Girly, I am not.
I've never viewed it as a fault, but maybe I need to rethink that.
I mentioned to Rebel last night that I had a skirt. "Just one?" he asked. Like you're supposed to have more than that? And then I thought about all of my girlfriend's closets. I'm pretty sure they all have more than one.
Is it such a bad thing that I don't like dresses or skirts? I mean what's the point? Due to massive ankle damage I can't wear high heels. So is there any point to wearing dresses? Really? After all, they are just not as sexy when you can't wear the shoes to go with, right?
I don't wear any make-up either. Another not-very-girly thing to do (although I personally think it's the reason I look pretty good at almost-40).
What can I say. I was basically raised like a boy. Being the eldest child in our little hoard of six, I think my dad was expecting... well, not a girl. He didn't know what to do with me. Then when the following 3 behind me turned out to be boys I think I was just doomed.

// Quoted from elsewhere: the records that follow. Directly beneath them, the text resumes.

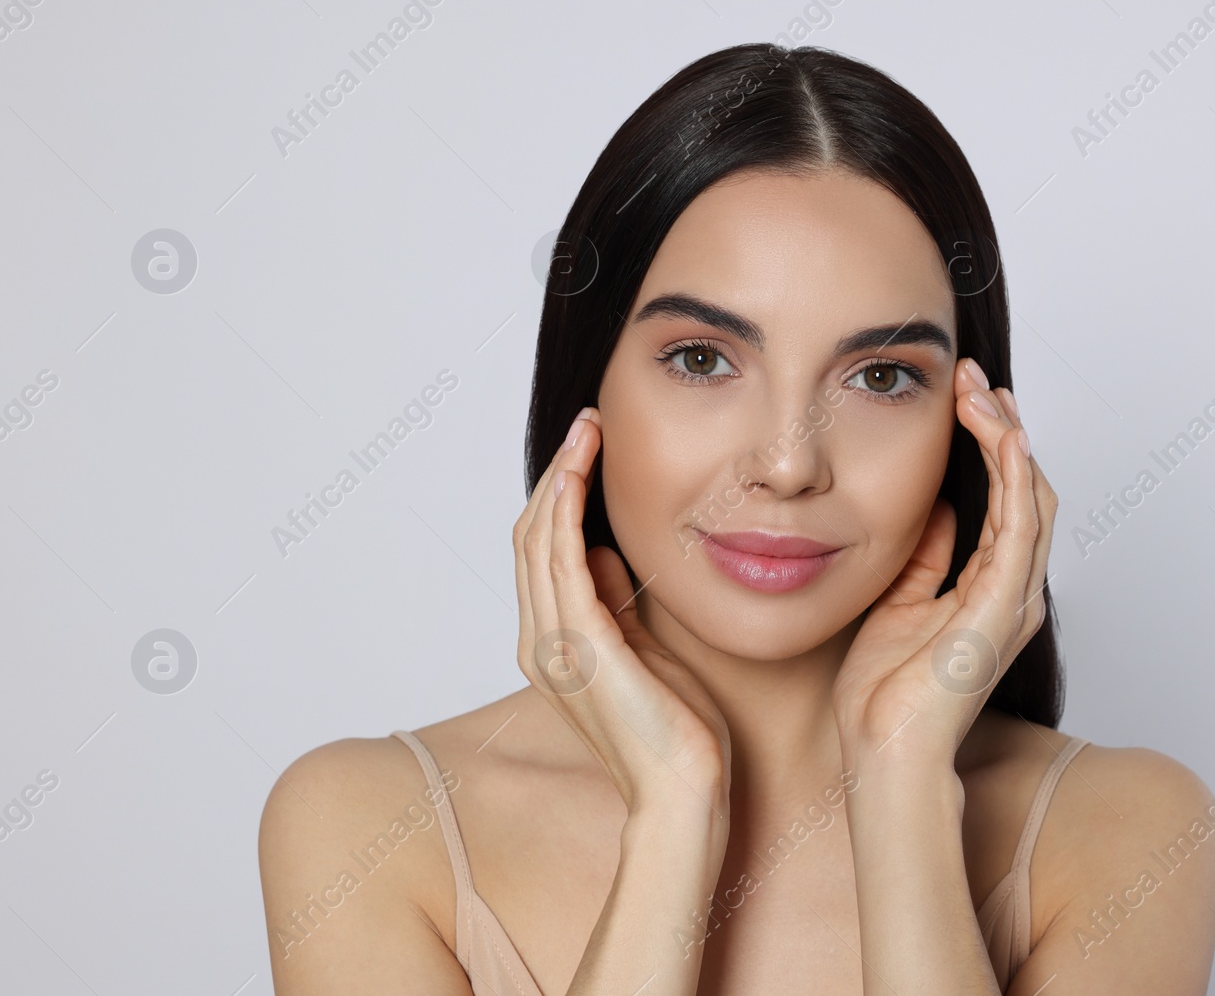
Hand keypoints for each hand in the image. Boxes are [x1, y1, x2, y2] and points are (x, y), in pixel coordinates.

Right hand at [514, 407, 732, 816]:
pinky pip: (559, 561)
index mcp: (554, 645)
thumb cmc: (676, 730)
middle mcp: (540, 643)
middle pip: (530, 536)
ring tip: (586, 431)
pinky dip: (563, 509)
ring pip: (537, 539)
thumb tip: (604, 554)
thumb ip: (616, 603)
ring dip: (560, 477)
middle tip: (588, 424)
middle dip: (557, 472)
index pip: (542, 552)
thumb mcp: (643, 649)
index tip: (589, 449)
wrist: (684, 790)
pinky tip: (580, 472)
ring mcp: (553, 646)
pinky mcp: (579, 646)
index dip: (560, 495)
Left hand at [831, 359, 1057, 765]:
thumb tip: (936, 504)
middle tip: (974, 377)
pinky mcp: (1003, 607)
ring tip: (980, 392)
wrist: (883, 751)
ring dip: (1010, 437)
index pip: (1005, 498)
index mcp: (990, 588)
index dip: (991, 444)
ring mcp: (1014, 598)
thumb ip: (926, 555)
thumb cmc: (886, 694)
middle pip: (1028, 488)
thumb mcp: (901, 600)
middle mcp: (1013, 589)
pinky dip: (1016, 475)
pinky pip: (1022, 527)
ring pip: (1033, 496)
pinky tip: (1000, 435)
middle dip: (1004, 426)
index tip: (963, 396)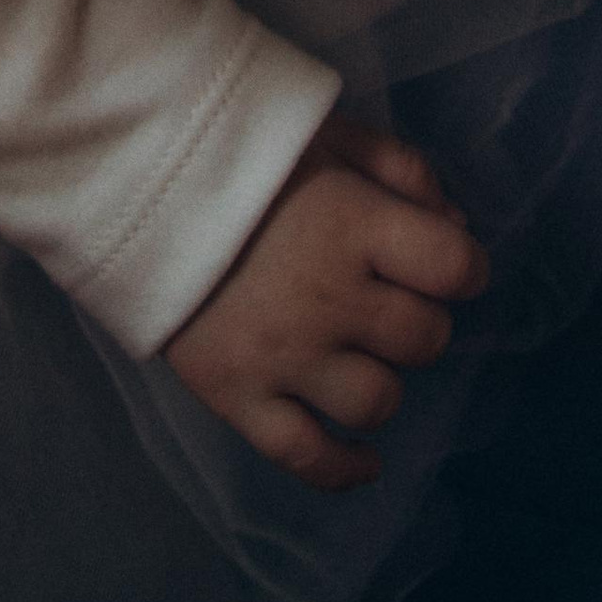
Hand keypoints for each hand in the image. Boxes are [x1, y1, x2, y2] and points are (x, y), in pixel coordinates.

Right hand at [165, 116, 486, 490]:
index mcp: (354, 223)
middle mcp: (328, 299)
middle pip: (423, 339)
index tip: (448, 267)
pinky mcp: (236, 398)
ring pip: (377, 401)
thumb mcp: (330, 132)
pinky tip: (365, 462)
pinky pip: (307, 458)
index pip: (454, 268)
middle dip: (422, 320)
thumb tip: (459, 231)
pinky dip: (344, 469)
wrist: (137, 184)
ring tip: (359, 355)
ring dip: (384, 380)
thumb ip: (403, 170)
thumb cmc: (245, 153)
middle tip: (390, 302)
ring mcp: (283, 358)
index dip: (464, 269)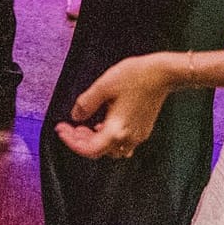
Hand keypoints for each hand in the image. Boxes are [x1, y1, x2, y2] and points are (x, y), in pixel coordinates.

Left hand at [54, 53, 176, 159]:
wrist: (162, 73)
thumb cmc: (134, 76)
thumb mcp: (103, 86)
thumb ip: (86, 103)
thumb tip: (75, 116)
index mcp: (117, 129)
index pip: (89, 149)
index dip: (71, 142)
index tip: (61, 130)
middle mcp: (129, 137)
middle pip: (99, 151)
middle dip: (81, 141)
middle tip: (69, 127)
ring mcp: (138, 135)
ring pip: (111, 150)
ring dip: (95, 141)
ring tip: (84, 127)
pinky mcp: (143, 129)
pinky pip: (122, 143)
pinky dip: (108, 138)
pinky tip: (102, 123)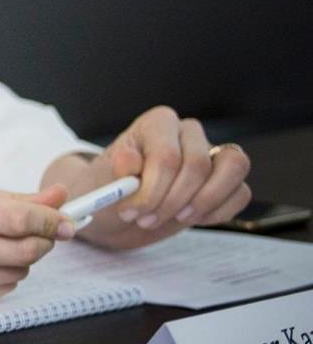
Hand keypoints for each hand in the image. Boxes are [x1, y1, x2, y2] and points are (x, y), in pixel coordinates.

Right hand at [0, 183, 70, 309]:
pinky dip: (4, 278)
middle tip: (42, 232)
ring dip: (22, 260)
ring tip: (2, 246)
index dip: (52, 222)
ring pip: (16, 273)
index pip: (17, 220)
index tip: (69, 222)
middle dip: (42, 241)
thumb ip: (12, 199)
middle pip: (23, 250)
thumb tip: (60, 198)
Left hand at [42, 106, 252, 249]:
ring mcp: (212, 155)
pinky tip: (189, 219)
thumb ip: (117, 170)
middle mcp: (188, 133)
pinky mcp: (227, 180)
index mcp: (157, 123)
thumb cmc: (110, 189)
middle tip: (147, 219)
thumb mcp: (103, 180)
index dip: (153, 189)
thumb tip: (130, 163)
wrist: (118, 211)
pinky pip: (241, 192)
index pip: (167, 155)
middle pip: (198, 165)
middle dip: (173, 201)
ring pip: (234, 167)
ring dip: (204, 203)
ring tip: (174, 218)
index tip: (132, 211)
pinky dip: (217, 212)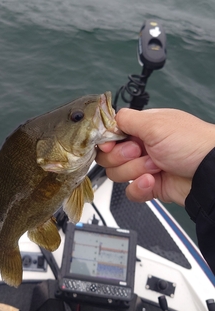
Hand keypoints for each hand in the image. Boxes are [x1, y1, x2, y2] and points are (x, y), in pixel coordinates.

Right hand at [96, 108, 214, 205]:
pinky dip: (140, 188)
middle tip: (140, 151)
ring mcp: (144, 167)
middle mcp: (141, 146)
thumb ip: (125, 119)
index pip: (110, 134)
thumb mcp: (155, 123)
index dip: (106, 140)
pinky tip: (153, 180)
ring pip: (118, 174)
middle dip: (122, 156)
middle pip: (109, 155)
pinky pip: (130, 191)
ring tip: (155, 166)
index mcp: (142, 127)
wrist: (209, 173)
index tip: (108, 143)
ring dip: (135, 170)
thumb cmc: (191, 143)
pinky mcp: (149, 186)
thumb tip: (107, 119)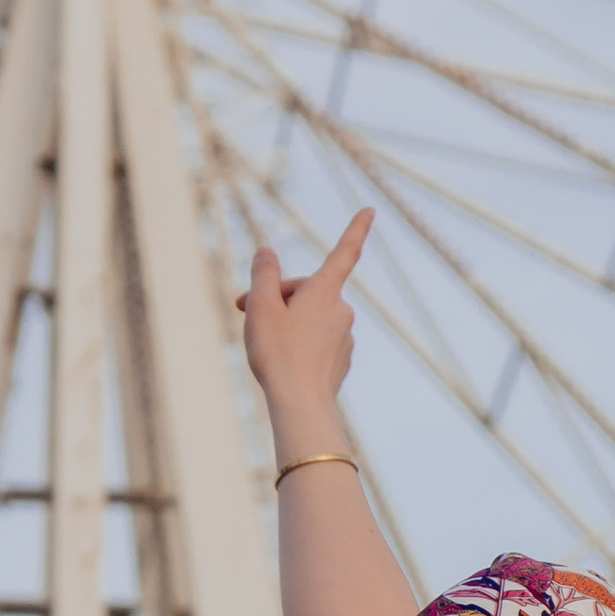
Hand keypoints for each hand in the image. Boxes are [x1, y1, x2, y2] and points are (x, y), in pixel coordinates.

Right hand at [237, 213, 370, 435]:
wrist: (301, 405)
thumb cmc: (278, 353)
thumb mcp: (260, 306)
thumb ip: (263, 274)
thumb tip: (267, 252)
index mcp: (325, 291)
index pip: (344, 252)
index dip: (356, 229)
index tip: (371, 210)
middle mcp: (341, 310)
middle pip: (307, 291)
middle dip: (277, 296)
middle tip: (243, 311)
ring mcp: (344, 337)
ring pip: (310, 318)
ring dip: (286, 321)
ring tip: (264, 343)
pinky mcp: (341, 361)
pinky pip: (316, 342)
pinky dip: (299, 344)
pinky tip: (282, 361)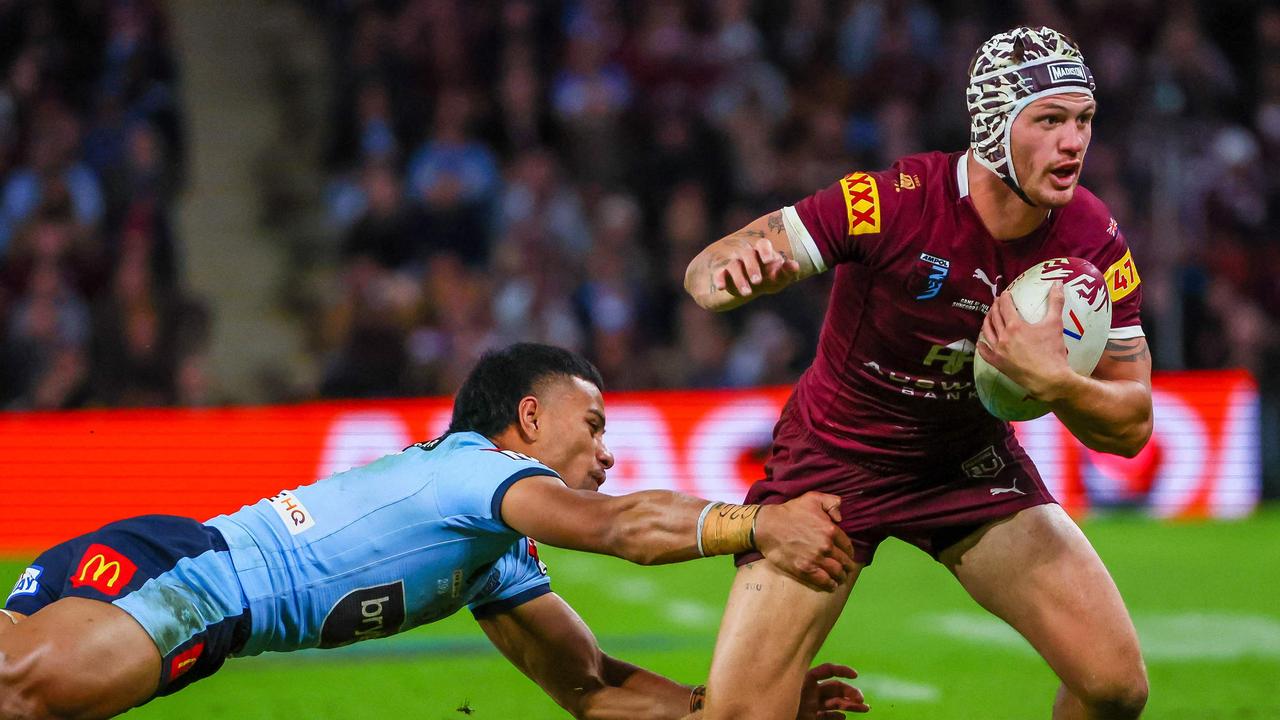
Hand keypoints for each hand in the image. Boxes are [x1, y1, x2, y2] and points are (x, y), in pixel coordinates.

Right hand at [708, 233, 801, 297]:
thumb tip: (795, 265)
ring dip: (740, 279)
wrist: (744, 286)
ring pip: (734, 265)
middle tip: (758, 282)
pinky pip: (718, 273)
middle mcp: (745, 253)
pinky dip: (719, 279)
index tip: (769, 261)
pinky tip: (721, 288)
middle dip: (752, 268)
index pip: (762, 244)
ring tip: (747, 293)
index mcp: (761, 250)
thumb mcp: (777, 277)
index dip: (765, 250)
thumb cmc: (767, 278)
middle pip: (747, 254)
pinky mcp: (721, 272)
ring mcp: (732, 262)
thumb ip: (787, 271)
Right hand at [754, 492, 854, 591]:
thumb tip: (840, 517)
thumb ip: (832, 502)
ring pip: (836, 572)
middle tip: (847, 569)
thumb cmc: (789, 511)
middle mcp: (825, 546)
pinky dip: (830, 585)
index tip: (848, 555)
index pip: (847, 545)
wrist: (767, 526)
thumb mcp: (812, 498)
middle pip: (844, 561)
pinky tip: (832, 585)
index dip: (849, 552)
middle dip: (848, 566)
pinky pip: (823, 581)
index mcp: (830, 530)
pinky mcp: (804, 569)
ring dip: (841, 577)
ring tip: (841, 578)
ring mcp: (815, 559)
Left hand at [796, 663, 869, 717]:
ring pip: (834, 703)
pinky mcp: (810, 718)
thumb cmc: (780, 709)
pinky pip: (826, 715)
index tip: (855, 675)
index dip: (841, 670)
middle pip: (834, 688)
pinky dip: (836, 716)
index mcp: (805, 682)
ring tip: (866, 709)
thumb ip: (812, 685)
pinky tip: (843, 717)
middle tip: (862, 700)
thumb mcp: (794, 693)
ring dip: (850, 705)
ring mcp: (810, 706)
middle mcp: (809, 692)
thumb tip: (829, 688)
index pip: (826, 670)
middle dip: (851, 692)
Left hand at [977, 281, 1074, 401]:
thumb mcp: (1055, 324)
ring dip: (987, 322)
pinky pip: (984, 353)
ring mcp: (998, 351)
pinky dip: (982, 345)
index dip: (1004, 298)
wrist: (1049, 379)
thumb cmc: (1053, 351)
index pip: (1005, 306)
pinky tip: (981, 342)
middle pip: (994, 317)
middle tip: (997, 302)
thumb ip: (1056, 301)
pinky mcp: (998, 364)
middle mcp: (1003, 337)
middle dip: (995, 307)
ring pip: (987, 332)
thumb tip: (1058, 282)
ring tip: (989, 317)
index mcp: (1015, 326)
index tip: (1005, 293)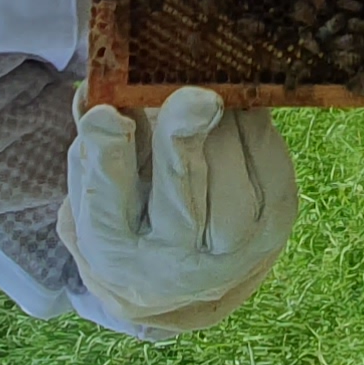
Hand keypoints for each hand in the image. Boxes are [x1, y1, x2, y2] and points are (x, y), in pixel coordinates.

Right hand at [60, 84, 297, 332]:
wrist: (183, 269)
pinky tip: (240, 107)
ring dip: (222, 127)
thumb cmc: (130, 209)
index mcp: (112, 246)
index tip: (108, 114)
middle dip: (182, 141)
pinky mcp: (272, 228)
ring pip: (230, 181)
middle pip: (179, 198)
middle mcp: (171, 259)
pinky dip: (256, 128)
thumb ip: (92, 146)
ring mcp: (229, 250)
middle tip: (194, 98)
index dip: (108, 157)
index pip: (105, 202)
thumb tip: (92, 96)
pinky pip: (269, 170)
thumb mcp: (97, 187)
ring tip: (207, 95)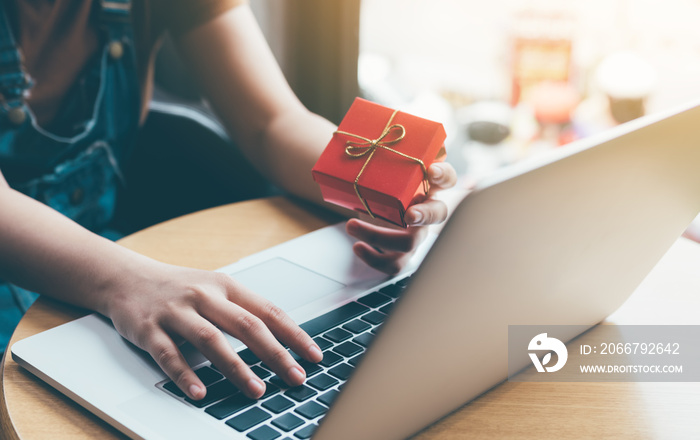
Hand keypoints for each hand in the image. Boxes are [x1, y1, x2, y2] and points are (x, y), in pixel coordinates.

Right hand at [104, 260, 321, 400]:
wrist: (126, 278)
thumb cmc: (179, 289)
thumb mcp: (215, 289)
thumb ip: (242, 311)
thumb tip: (282, 341)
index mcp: (226, 286)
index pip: (268, 310)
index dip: (294, 334)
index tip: (314, 355)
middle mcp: (204, 296)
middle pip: (246, 325)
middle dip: (274, 354)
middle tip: (295, 377)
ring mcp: (176, 312)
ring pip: (211, 340)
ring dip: (236, 367)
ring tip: (256, 390)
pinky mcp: (149, 329)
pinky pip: (169, 355)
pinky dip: (186, 375)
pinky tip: (200, 393)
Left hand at [346, 161, 457, 273]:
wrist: (368, 200)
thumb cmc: (381, 180)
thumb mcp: (382, 164)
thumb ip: (381, 150)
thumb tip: (361, 125)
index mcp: (427, 185)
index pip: (448, 178)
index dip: (443, 174)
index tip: (430, 169)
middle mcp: (427, 209)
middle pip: (439, 215)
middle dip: (425, 215)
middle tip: (408, 215)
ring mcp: (416, 233)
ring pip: (410, 242)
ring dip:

I do have a sister (who is a little more girly than I am, kinda) but she came along when I was 10 years old and by then it was too late. I hated pink and liked to play in the mud with trucks.
I tried to broach the idea of getting more girly by asking Rebel what we were doing for Valentine's Day. Like a typical male, he has given it no actual thought. How am I supposed to get gussied up if I have nothing to get gussied up for?